L’avis du « Monde » – à voir

Comme Anna Karina dans Pierrot le Fou (1965), de Jean-Luc Godard, Camille s’ennuie et ne sait pas quoi faire. Mais plutôt que de regarder sa ligne de chance, ou de hanche, la jeune New-Yorkaise travaille sa ligne de planche. Car il n’y a que le skate qui l’intéresse. Sa mère d’origine espagnole la croit au lycée. Mais l’adolescente mélancolique file rejoindre un groupe de skateuses repérées sur les réseaux sociaux, un collectif dénommé Skate Kitchen, qui existe réellement et a donné son titre au film de Crystal Moselle. La réalisatrice américaine a filmé les vraies skateuses en tissant avec elles une fiction, librement inspirée de leur quotidien. Elle les a rencontrées par hasard, un jour, dans le métro. Sidérée par leur liberté, elle a eu envie de capter ce jaillissement.

Il faut voir ces filles qui traversent Manhattan comme des reines, sautant les obstacles, défiant les voitures que l’on n’entend même plus, car les bruits urbains sont couverts par la bande-son de rock-indé. Comme dirait le chanteur Dominique A., elles ont « le courage des oiseaux » et tentent tous les vols planés.

Le résultat est planant. Plus poétique que virtuose, la caméra fait lire le bonheur sur les visages, plus qu’elle ne souligne les prouesses. La grâce, mieux que la glisse. La magie de Skate Kitchen tient aussi dans la simplicité d’un rêve qui se réalise : Camille, Rachelle Vinberg dans la vraie vie, n’est plus seule mais en bande, elle s’émancipe, trouve sa place dans les « skate park » peuplés de garçons.

Une plongée quasi ethnologique

Surtout, le film est une plongée quasi ethnologique dans le quotidien des skateuses qui jouent leur propre rôle. Entre Camille, Janay, Kurt, Rubis, Indigo, etc., c’est un flot continu de paroles. Tout y passe, les règles, les tampons, la drogue, la sexualité, entre filles ou avec les garçons : ça ne s’arrête jamais, c’est quasi-musical comme lorsque Sophie Letourneur filmait les jeunes Parisiennes dans La Vie au ranch (2010). « Moi, à part rien foutre, j’sais pas quoi foutre », disait l’une des résidentes du « ranch », comme un nouveau clin d’œil à l’héroïne godardienne.

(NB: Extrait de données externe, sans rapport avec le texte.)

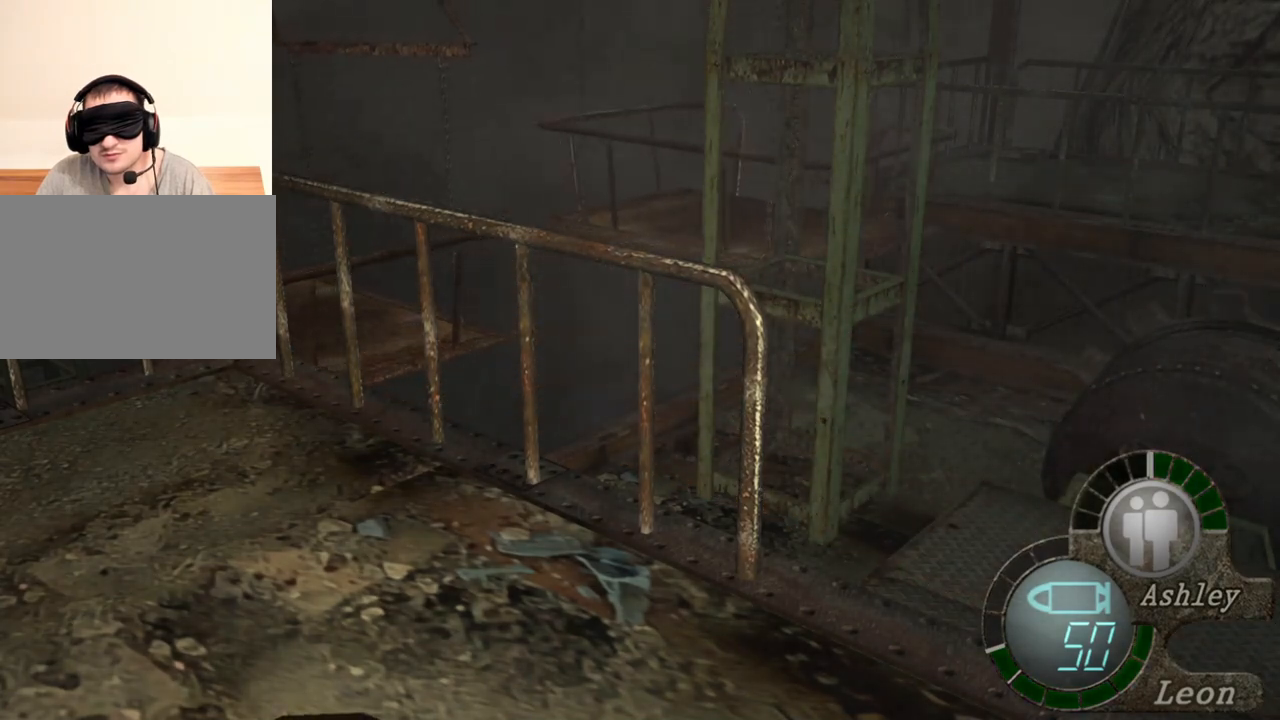
Gameplay with keyboard and mouse; each line is a JSON object with the keys and mouse buttons held at the frame after it. "events" lists presses ("down") and releases ("up") of "1", "2", "3", "4", "5", "a", "alt", "b", "c", "ctrl", "d", "e", "f", "g", "q", "r", "s", "shift", "space", "t", "tab", "tilde", "v", "w", "x", "z", "mouse_left", "mouse_wheel", "mouse_right", "mouse_mb4" and "mouse_mb5" between this image and that frame as [ms after this image, input, new state], when the widget could be followed in between. "mouse_left", "mouse_wheel", "mouse_right", "mouse_mb4", "mouse_mb5" = the "left", "wheel", "right", "mb4", "mb5" buttons of the "mouse" list. No other keys are recorded. "wheel" means that the mouse wheel is clicked or scrolled. Mouse movement is not recorded.
{"keys": [], "mouse": [], "events": [[234, "d", "down"], [334, "d", "up"], [367, "d", "down"], [467, "d", "up"]]}
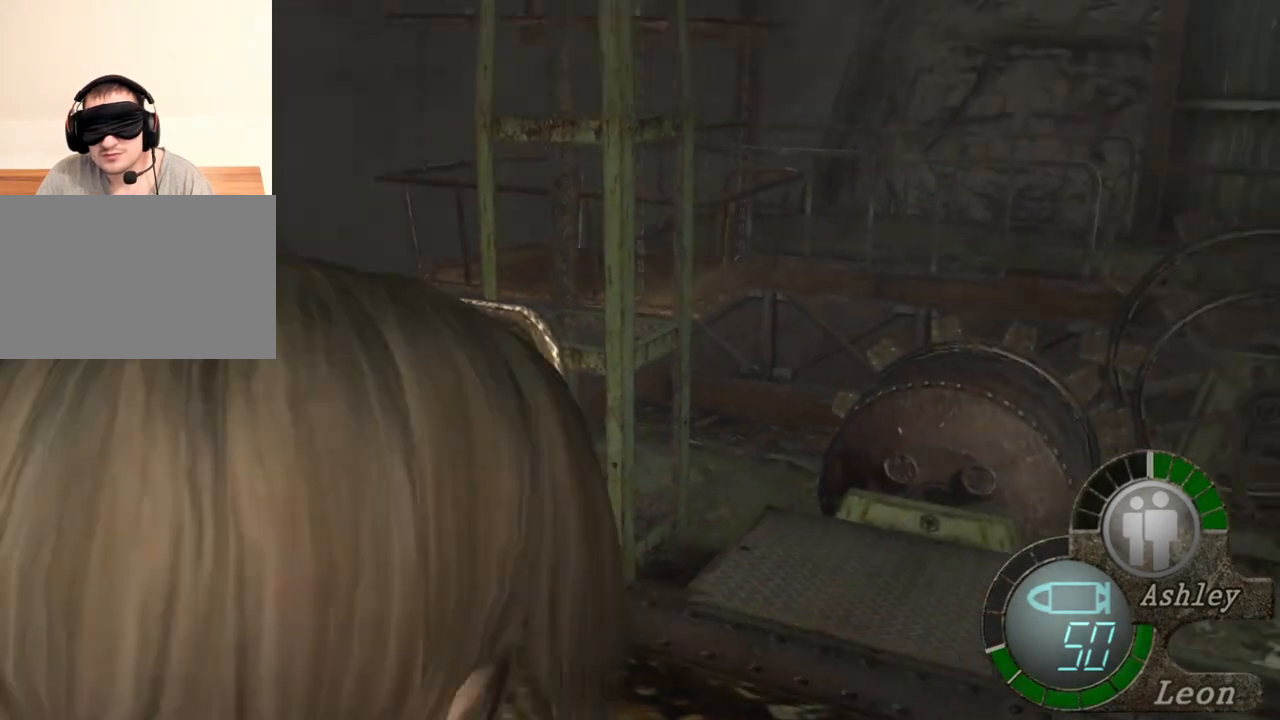
{"keys": ["shift", "w"], "mouse": [], "events": [[34, "d", "down"], [134, "d", "up"], [134, "shift", "down"], [200, "w", "down"], [400, "e", "down"], [467, "e", "up"]]}
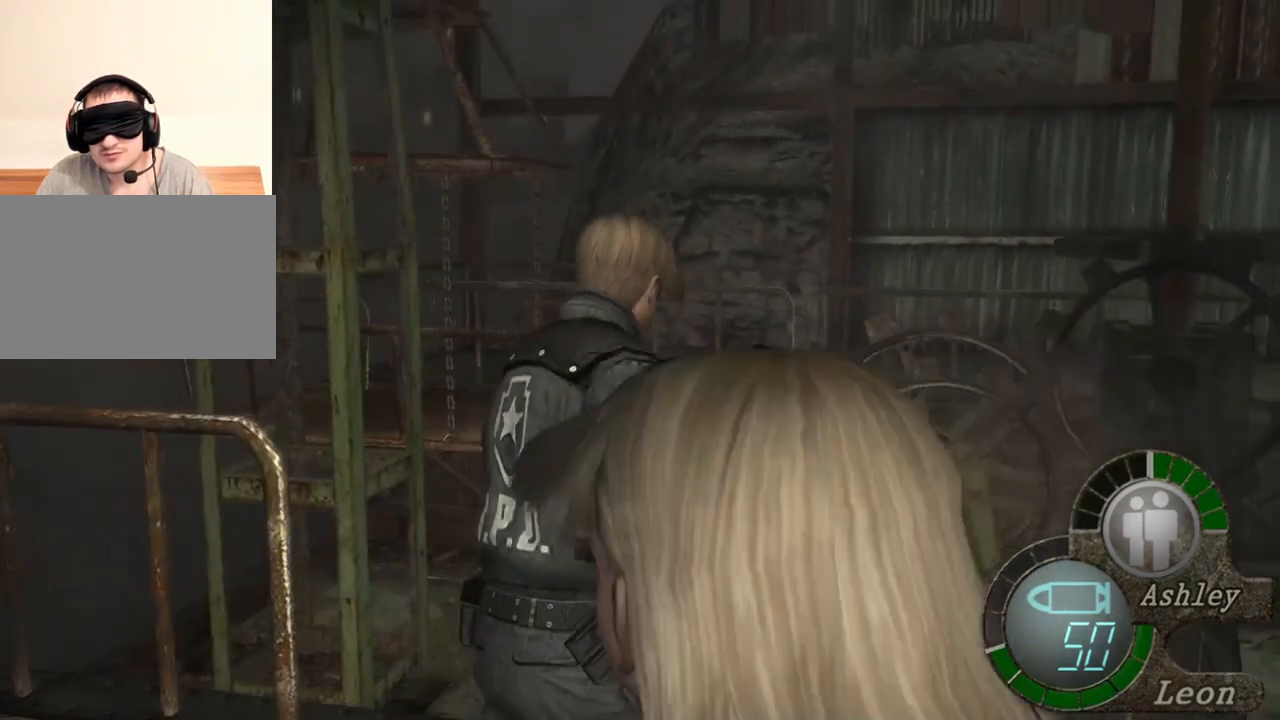
{"keys": ["shift", "w"], "mouse": [], "events": [[34, "e", "down"], [367, "e", "up"], [400, "e", "down"], [500, "e", "up"]]}
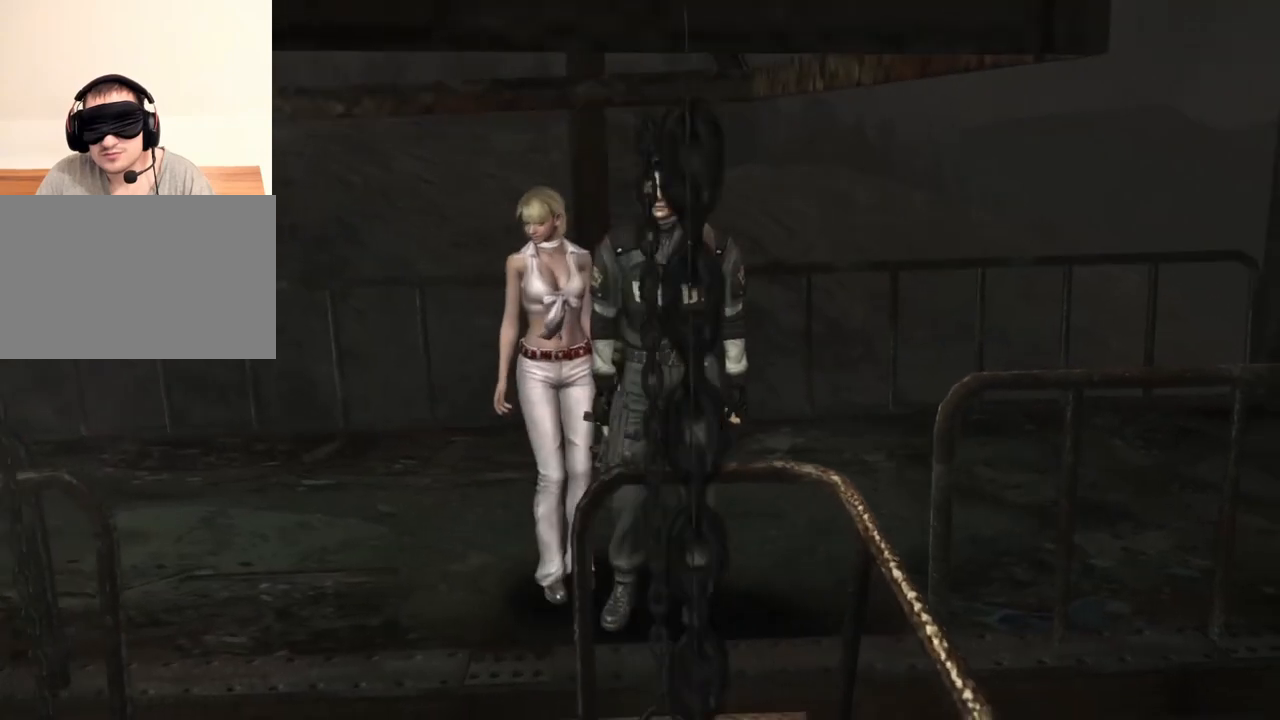
{"keys": ["shift", "w"], "mouse": [], "events": [[34, "e", "down"], [134, "e", "up"], [167, "e", "down"], [234, "e", "up"], [300, "e", "down"], [367, "e", "up"], [434, "e", "down"], [500, "e", "up"]]}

La cinéaste américaine dit avoir été inspirée par Naissance des pieuvres (2007), de Céline Sciamma, avec Adèle Haenel. Skate Kitchen est sans doute moins subversif : le scénario installe tout de même un potentiel amoureux, faisant de Camille une traîtresse (provisoire) aux yeux de ses copines. Avant de tourner ce long-métrage, la réalisatrice a d’abord réalisé un court, That One Day (2016), avec les mêmes skateuses habillées en Miu Miu – la marque de vêtements ayant souhaité rendre visibles des talents féminins, et sa collection par la même occasion. Présenté à la Mostra de Venise, le film a intéressé des producteurs et le projet de Skate Kitchen est né.

Crystal Moselle est l’auteure d’une autre histoire à succès, le documentaire The Wolfpack, Grand Prix du jury au Festival de Sundance, en 2015. Cette fois-ci, c’est en se promenant dans la rue, à New York, qu’elle est tombée sur un groupe de garçons en costume cravate, comme sortis de Reservoir Dogs (1992), de Quentin Tarantino. Avec stupeur, elle a découvert que les six frères avaient grandi dans un quasi-enfermement, dans l’appartement familial. Souhaitant leur épargner la violence extérieure, leurs parents ne les avaient pas envoyés à l’école et leur avaient fait classe à la maison. Pour le reste, les enfants avaient tout appris en visionnant des films et encore des films, rejouant des scènes et fabriquant des costumes de leurs héros. The Wolfpack raconte cette incroyable vie par procuration. Skate Kitchen est définitivement plus outdoor : une bouffée d’air frais et un conte féministe en pays trumpiste.